• [MATERIAL TO PROCESS]:
#####

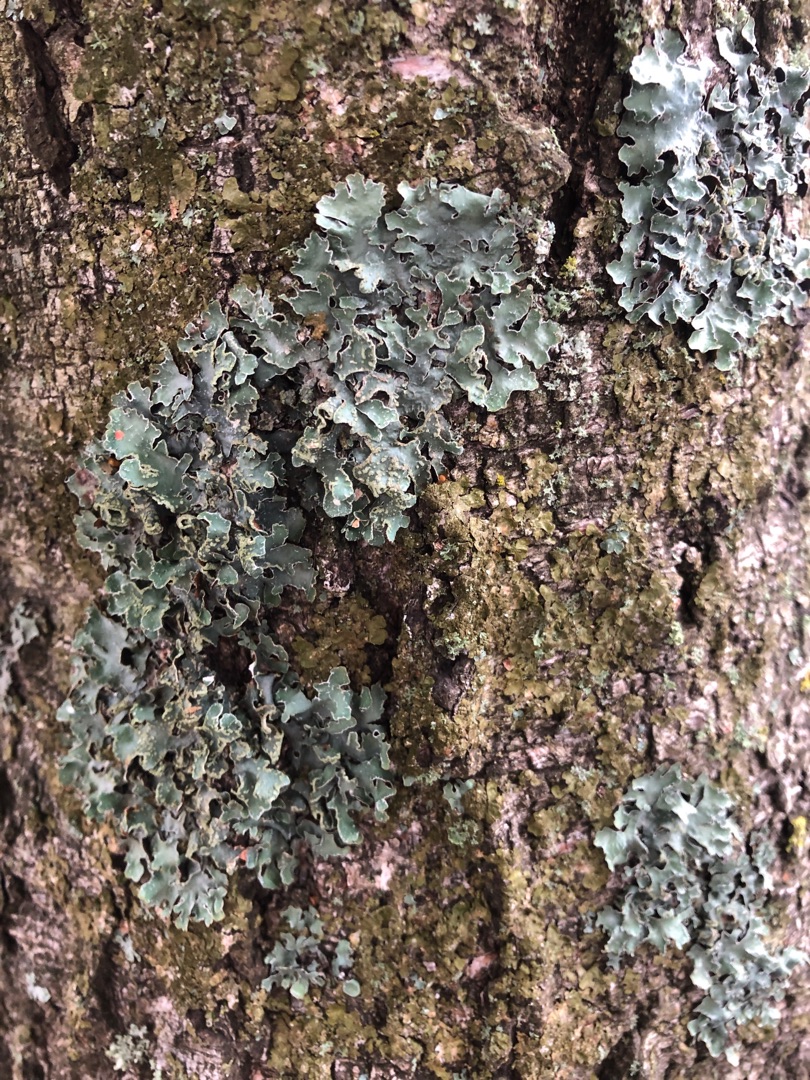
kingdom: Fungi
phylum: Ascomycota
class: Lecanoromycetes
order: Lecanorales
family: Parmeliaceae
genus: Parmelia
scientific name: Parmelia sulcata
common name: Rynket skållav
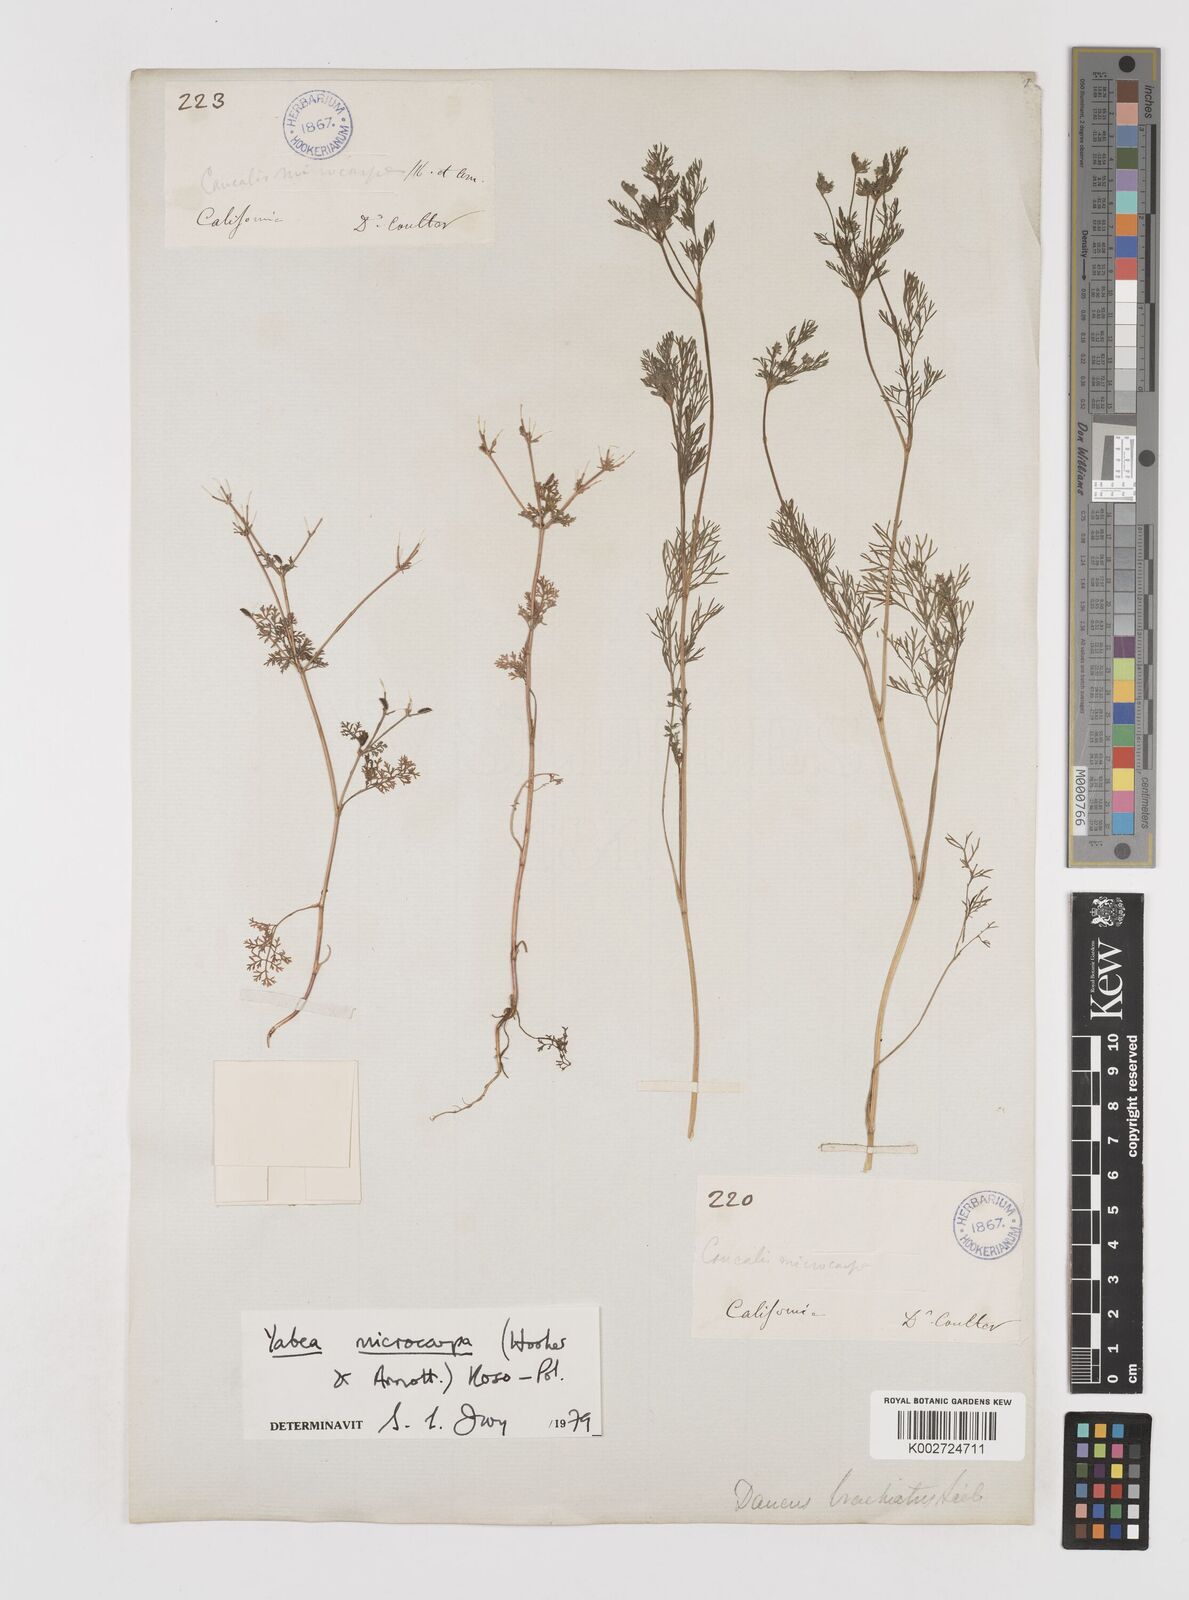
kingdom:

#####

• [INSTRUCTIONS FOR THE TASK]:
Rewrite all the lines of the entries, changing "kingdom" to "regnum" and keeping everything else the same. Omit the pictures.

• [TASK RESULT]:
regnum: Fungi
phylum: Ascomycota
class: Lecanoromycetes
order: Lecanorales
family: Parmeliaceae
genus: Parmelia
scientific name: Parmelia sulcata
common name: Rynket skållav
regnum:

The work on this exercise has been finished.